- Interactive map of Makaibari Tea Estate
- Location: Darjeeling district, West Bengal, India
- Coordinates: 26°51′20″N 88°16′04″E﻿ / ﻿26.855478°N 88.267652°E
- Area: 120 ha (300 acres)
- Elevation: 600–1,500 m (2,000–4,900 ft)
- Owner: Luxmi Group
- Open: 1859

= Makaibari Tea Estate =

Tea garden in West Bengal, India

Makaibari Tea Estate is a tea garden in the Kurseong CD block in the Kurseong subdivision of the Darjeeling district in the Indian state of West Bengal.

==Etymology==
Makaibari literally means 'corn field'.

==History==
Makaibari Tea Estate, founded in 1852, by Captain Samler, an Agent of the Darjeeling Tea Company. Samler sold the plantation to Girish Chandra Banerjee, who ran a commissary and mail services in Kurseong. It is one of the oldest tea gardens in Darjeeling. The tea factory at Makaibari was the first in Darjeeling district, commissioned in 1859 and closed in 1933. It is one of the few tea gardens in Darjeeling owned by an Indian family. Except for a brief ownership under Captain Samler, the garden has been with the Banerjees throughout. (Bipra Das Palchoudhuri's Gayabari, Tindharia and Mohurgang Tea Estates and Kamal Halder's Kamalpur Tea Estate have been with the family ever since the beginning and unlike other Darjeeling tea gardens it had no British connections.) Since the 1970s, Makaibari was led by the fourth generation planter and researcher, Swaraj Kumar Banerjee.

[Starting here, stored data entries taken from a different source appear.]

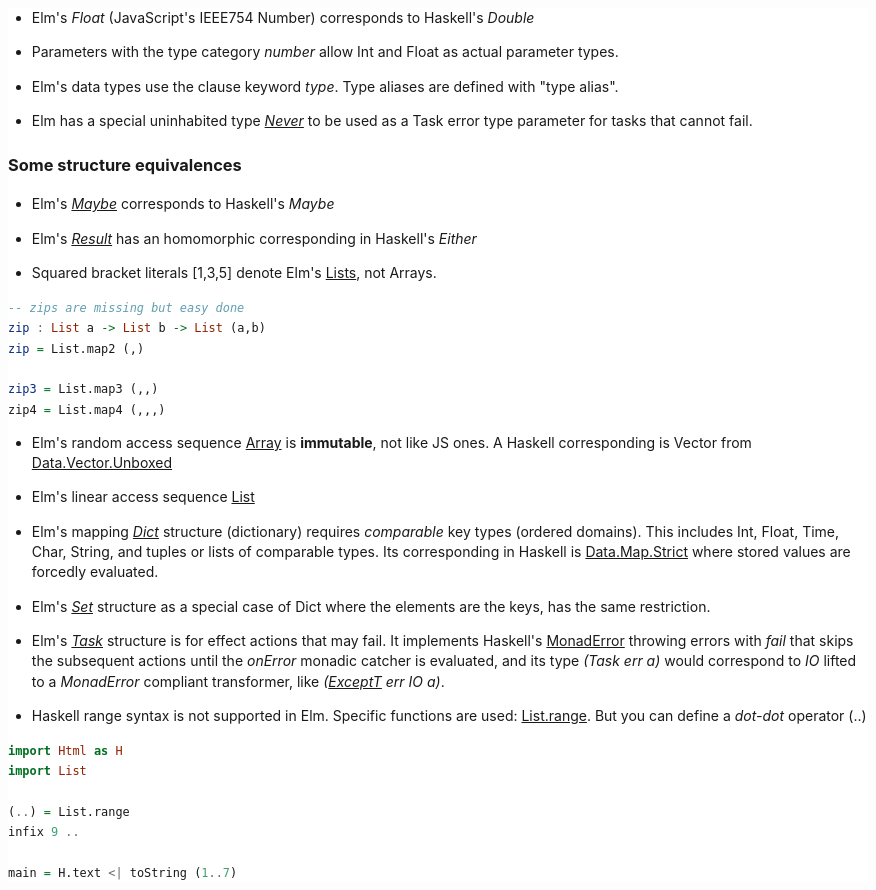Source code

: + Elm's *Float* (JavaScript's IEEE754 Number) corresponds to Haskell's *Double*
+ Parameters with the type category *number* allow Int and Float as actual parameter types.
+ Elm's data types use the clause keyword *type*. Type aliases are defined with "type alias".

+ Elm has a special uninhabited type [*Never*](http://package.elm-lang.org/packages/elm-lang/core/latest/Basics#Never) to be used as a Task error type parameter for tasks that cannot fail.

### Some structure equivalences

+ Elm's [*Maybe*](http://package.elm-lang.org/packages/elm-lang/core/latest/Maybe#Maybe) corresponds to Haskell's *Maybe*
+ Elm's [*Result*](http://package.elm-lang.org/packages/elm-lang/core/latest/Result) has an homomorphic corresponding in Haskell's *Either*

+ Squared bracket literals \[1,3,5\] denote Elm's [Lists](http://package.elm-lang.org/packages/elm-lang/core/latest/List), not Arrays.

```haskell
-- zips are missing but easy done
zip : List a -> List b -> List (a,b)
zip = List.map2 (,)

zip3 = List.map3 (,,)
zip4 = List.map4 (,,,)

```

+ Elm's random access sequence [Array](http://package.elm-lang.org/packages/elm-lang/core/latest/Array) is **immutable**, not like JS ones. A Haskell corresponding is Vector from [Data.Vector.Unboxed](https://hackage.haskell.org/package/vector/docs/Data-Vector-Unboxed.html)

+ Elm's linear access sequence [List](http://package.elm-lang.org/packages/elm-lang/core/latest/List)

+ Elm's mapping [*Dict*](http://package.elm-lang.org/packages/elm-lang/core/latest/Dict) structure (dictionary) requires *comparable* key types (ordered domains). This includes Int, Float, Time, Char, String, and tuples or lists of comparable types. Its corresponding in Haskell is [Data.Map.Strict](http://hackage.haskell.org/package/containers/docs/Data-Map-Strict.html) where stored values are forcedly evaluated.

+ Elm's [*Set*](http://package.elm-lang.org/packages/elm-lang/core/latest/Set) structure as a special case of Dict where the elements are the keys, has the same restriction.

+ Elm's [*Task*](http://package.elm-lang.org/packages/elm-lang/core/latest/Task) structure is for effect actions that may fail. It implements Haskell's [MonadError](http://hackage.haskell.org/package/mtl/docs/Control-Monad-Except.html#t:MonadError) throwing errors with *fail* that skips the subsequent actions until the *onError* monadic catcher is evaluated, and its type *(Task err a)* would correspond to *IO* lifted to a *MonadError* compliant transformer, like *([ExceptT](http://hackage.haskell.org/package/mtl/docs/Control-Monad-Except.html#t:ExceptT) err IO a)*.

+ Haskell range syntax is not supported in Elm. Specific functions are used: [List.range](http://package.elm-lang.org/packages/elm-lang/core/latest/List#range). But you can define a *dot-dot* operator (..)

```haskell
import Html as H
import List

(..) = List.range
infix 9 ..

main = H.text <| toString (1..7)
```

The Luxmi Group acquired Makaibari Tea Estate in 2014. However, Swaraj Kumar Banerjee continued to be chairman of the company till 2017. The Luxmi group owns 25 tea estates in Assam, Darjeeling, Rwanda and North Bengal. Dipankar Chatterjee, the company chairman, has been a planter for over 40 years.

In 2017, Swaraj Kumar Banerjee finally left Makaibari handing over reigns of the tea estate to Rudra Chatterjee, 30 years his junior.

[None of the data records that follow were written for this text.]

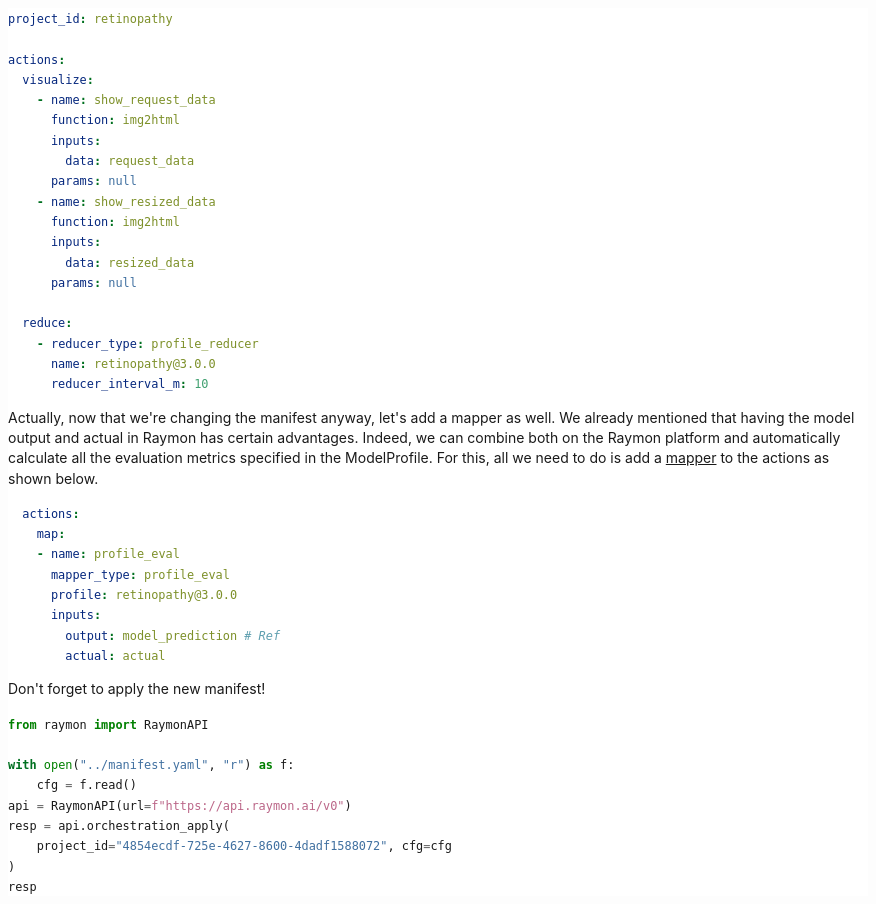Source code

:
 ```yaml
project_id: retinopathy

actions:
  visualize:
    - name: show_request_data
      function: img2html
      inputs:
        data: request_data
      params: null
    - name: show_resized_data
      function: img2html
      inputs:
        data: resized_data
      params: null

  reduce:
    - reducer_type: profile_reducer
      name: retinopathy@3.0.0
      reducer_interval_m: 10
```

Actually, now that we're changing the manifest anyway, let's add a mapper as well. We already mentioned that having the model output and actual in Raymon has certain advantages. Indeed, we can combine both on the Raymon platform and automatically calculate all the evaluation metrics specified in the ModelProfile. For this, all we need to do is add a [mapper](../actions/mappers.md) to the actions as shown below.

```yaml
  actions:
    map:
    - name: profile_eval
      mapper_type: profile_eval
      profile: retinopathy@3.0.0
      inputs:
        output: model_prediction # Ref
        actual: actual
```

Don't forget to apply the new manifest!

```python
from raymon import RaymonAPI

with open("../manifest.yaml", "r") as f:
    cfg = f.read()
api = RaymonAPI(url=f"https://api.raymon.ai/v0")
resp = api.orchestration_apply(
    project_id="4854ecdf-725e-4627-8600-4dadf1588072", cfg=cfg
)
resp
```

In 2018, Swaraj Kumar Banerjee announced that he will gift his 12% shares in the Makaibari Tea and Trading Company, which he retained after he sold majority of his stake to the Kolkata-based Luxmi Group, to the workers.

==Coordinates==

===The garden===
Located at an altitude of 1500 m above sea level, the estate covers six ridges. Tea plantation takes place over 120 ha out of a total of 670 ha. The balance area is left for forestry development.

Three rivers flow through the tea estate and join the Balason.

Makaibari Tea Estate has sustained the residents of seven villages: Kodobari, Fulbari, Koilapni, Cheptey, Makaibari, Thapathali and Chungey.

Note: The map alongside presents some of the notable locations in the subdivision. All places marked in the map are linked in the larger full screen map.

==Achievements==
Makaibari was the first garden to be certified for trade in the world. It was one of the first few to be awarded fair trade certifications. In 1988 it was the first garden to be awarded/ certified as the fully organic tea garden.

Makaibari produces around 100,000 kg tea annually. Darjeeling Tea commands an average price ranging from Rs. 970–1,050 per kg. Makaibari tea fetches around Rs. 3,000 per kg. In 2017, a special pack of 5 kg of first flush handcrafted Darjeeling tea from Makaibari fetched the highest ever price for any first flush tea at $302 (Rs. 21,746) per kg. While tea connoisseurs in Europe prefer first flush tea, those in UK and Japan prefer second flush tea. In 2014 a special lot of handcrafted second flush tea from Makaibari fetched $1,850 (Rs. 1.57 lakh) per kg. That was the most expensive Indian tea ever sold.

==Tea tourism==
Makaibari has organised 'home stay' arrangements in the villages around the tea estate. Comfortable accommodation and food are provided. Additionally, the tourists (foreigners and Indians) not only get to be acquainted with the tea garden, but also with the lifestyle of the villagers. The 'home stay' programmes started by the management "where Gorkha tea workers host visitors in chalets attached to their own homes", provide extra income for the workers.

==Socio-cultural amenities==
Makaibari Tea Estate employs around 700 workers and 45 staff. All workers working in the garden have permanent work status. The company does not engage casual labourers for garden or factory activity.

Foodgrains, umbrellas and shoes are given to the workers free of cost. The management has established primary schools. There is a club, a computer centre and community halls with television sets. A library has also been opened for children of garden workers. There is a garden hospital and a visiting doctor. Workers and their families are entitled to free treatment in the garden hospital.